ACTIVITY =>
Return every line from the records below that contains the word "closest", and treat case as significant.

RECORD EXCERPTS =>
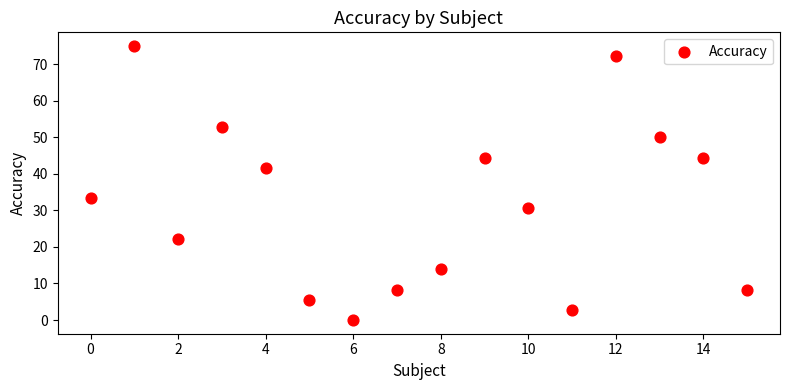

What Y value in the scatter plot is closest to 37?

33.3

...

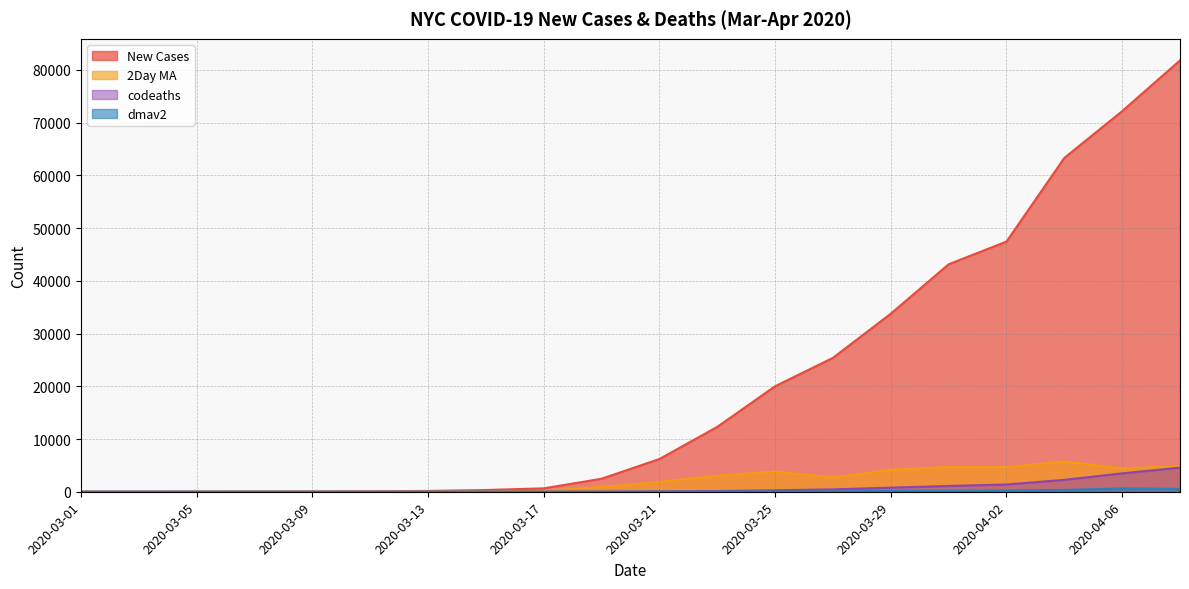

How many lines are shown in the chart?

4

--

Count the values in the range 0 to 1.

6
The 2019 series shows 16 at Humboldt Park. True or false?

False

ANSWER TO THIS EXERCISE =>
What Y value in the scatter plot is closest to 37?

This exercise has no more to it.